Strange result

[Steven G]

I would have thought that if you compute the derivative of f(x) and -f(x) and got the same answer then f(x) would be a constant.

Here is a proof of that statement: f'(x) = -f'(x)=> 2f'(x) = 0 => f'(x) = 0 => f(x) = c, a constant.

However that does not seem to be true. It is not true for f(x)= cos^-1(x) and cos^-1(x) is not a constant.

To see what I am saying about f(x) = cos^-1(x):

Let y = cos^-1(x) and y lies in 1st quadrant.

Then cos (y) =x (in the right triangle assume the adj side of y is x, opposite is sqrt(1-x²) and hyp is 1)

Taking the derivative of both sides yields 1=-sin(y)y' or y' = -1/sin(y) = -1/sqrt(1-x²).

Now let y=-cos^-1(x) with y in 1st quadrant (or -y in quad IV).

Then cos (-y) =x (in the right triangle assume the adj side of y is x, opposite is -sqrt(1-x²) and hyp is 1)

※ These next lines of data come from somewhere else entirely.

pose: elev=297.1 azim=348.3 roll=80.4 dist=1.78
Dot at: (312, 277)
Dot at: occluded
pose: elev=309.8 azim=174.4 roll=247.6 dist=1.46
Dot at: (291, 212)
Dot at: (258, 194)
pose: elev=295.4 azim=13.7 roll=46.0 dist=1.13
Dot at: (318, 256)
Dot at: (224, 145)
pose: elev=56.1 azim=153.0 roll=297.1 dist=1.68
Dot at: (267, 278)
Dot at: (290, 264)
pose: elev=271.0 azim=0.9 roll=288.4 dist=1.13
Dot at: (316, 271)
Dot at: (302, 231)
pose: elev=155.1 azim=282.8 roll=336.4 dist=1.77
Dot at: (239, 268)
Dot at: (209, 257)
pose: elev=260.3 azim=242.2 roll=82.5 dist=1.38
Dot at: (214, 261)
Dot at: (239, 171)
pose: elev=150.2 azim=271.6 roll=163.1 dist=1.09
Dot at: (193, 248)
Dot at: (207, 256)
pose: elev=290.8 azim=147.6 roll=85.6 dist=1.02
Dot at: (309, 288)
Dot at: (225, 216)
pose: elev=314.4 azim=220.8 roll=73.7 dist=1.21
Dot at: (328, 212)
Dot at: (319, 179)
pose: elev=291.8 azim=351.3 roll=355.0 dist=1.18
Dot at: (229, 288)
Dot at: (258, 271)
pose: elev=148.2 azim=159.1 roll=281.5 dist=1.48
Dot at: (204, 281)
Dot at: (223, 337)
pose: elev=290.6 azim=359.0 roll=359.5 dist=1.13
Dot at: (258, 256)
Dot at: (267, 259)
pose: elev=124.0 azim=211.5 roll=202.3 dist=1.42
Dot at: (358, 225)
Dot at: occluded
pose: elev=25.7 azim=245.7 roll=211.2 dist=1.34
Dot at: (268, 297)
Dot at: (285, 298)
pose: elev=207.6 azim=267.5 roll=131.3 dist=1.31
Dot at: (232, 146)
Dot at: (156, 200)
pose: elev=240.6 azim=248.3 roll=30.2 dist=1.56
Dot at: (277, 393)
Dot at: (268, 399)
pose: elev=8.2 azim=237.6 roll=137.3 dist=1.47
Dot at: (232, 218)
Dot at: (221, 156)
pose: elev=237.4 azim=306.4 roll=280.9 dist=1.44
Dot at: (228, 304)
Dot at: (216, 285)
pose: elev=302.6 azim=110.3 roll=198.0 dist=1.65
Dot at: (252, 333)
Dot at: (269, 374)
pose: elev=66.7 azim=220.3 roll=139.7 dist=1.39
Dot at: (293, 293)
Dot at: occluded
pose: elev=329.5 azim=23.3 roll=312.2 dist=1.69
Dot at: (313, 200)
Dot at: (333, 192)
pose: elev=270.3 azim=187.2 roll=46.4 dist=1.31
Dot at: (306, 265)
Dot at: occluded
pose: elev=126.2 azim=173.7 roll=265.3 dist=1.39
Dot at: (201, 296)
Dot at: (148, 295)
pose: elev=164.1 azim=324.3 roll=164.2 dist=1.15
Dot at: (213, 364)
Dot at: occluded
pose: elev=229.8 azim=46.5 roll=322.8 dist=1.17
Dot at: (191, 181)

Taking the derivative of both sides yields 1=sin(-y)y' or y' = 1/sin(-y) = -1/sqrt(1-x²).

What is going on here???

 

[pka]

However that does not seem to be true. It is not true for f(x)= cos^-1(x) and cos^-1(x) is not a constant.
To see what I am saying about f(x) = cos^-1(x):
Let y = cos^-1(x) and y lies in 1st quadrant.
Then cos (y) =x (in the right triangle assume the adj side of y is x, opposite is sqrt(1-x²) and hyp is 1)
Taking the derivative of both sides yields 1=-sin(y)y' or y' = -1/sin(y) = -1/sqrt(1-x²).
Now let y=-cos^-1(x) with y in 1st quadrant (or -y in quad IV).
Then cos (-y) =x (in the right triangle assume the adj side of y is x, opposite is -sqrt(1-x²) and hyp is 1)
Taking the derivative of both sides yields 1=sin(-y)y' or y' = 1/sin(-y) = -1/sqrt(1-x²).
What is going on here???

I think what going on is you miss-understanding the function \(\displaystyle arccos(x)\).
Its domain is \(\displaystyle [-1,1]\) and its range is \(\displaystyle [0,\pi]\). Look at its graph.
So that there is no y in the fourth quadrant to consider.
\(\displaystyle \frac{d}{dx}[\arccos(x)]=\dfrac{-1}{\sqrt{1-x^2}}\)

 

[Steven G]

I think what going on is you miss-understanding the function \(\displaystyle arccos(x)\).
Its domain is \(\displaystyle [-1,1]\) and its range is \(\displaystyle [0,\pi]\). Look at its graph.
So that there is no y in the fourth quadrant to consider.
\(\displaystyle \frac{d}{dx}[\arccos(x)]=\dfrac{-1}{\sqrt{1-x^2}}\)

Thanks for pointing that out to me, especially since I already knew it. Sorry for making you spend your time on it. I truly appreciate it.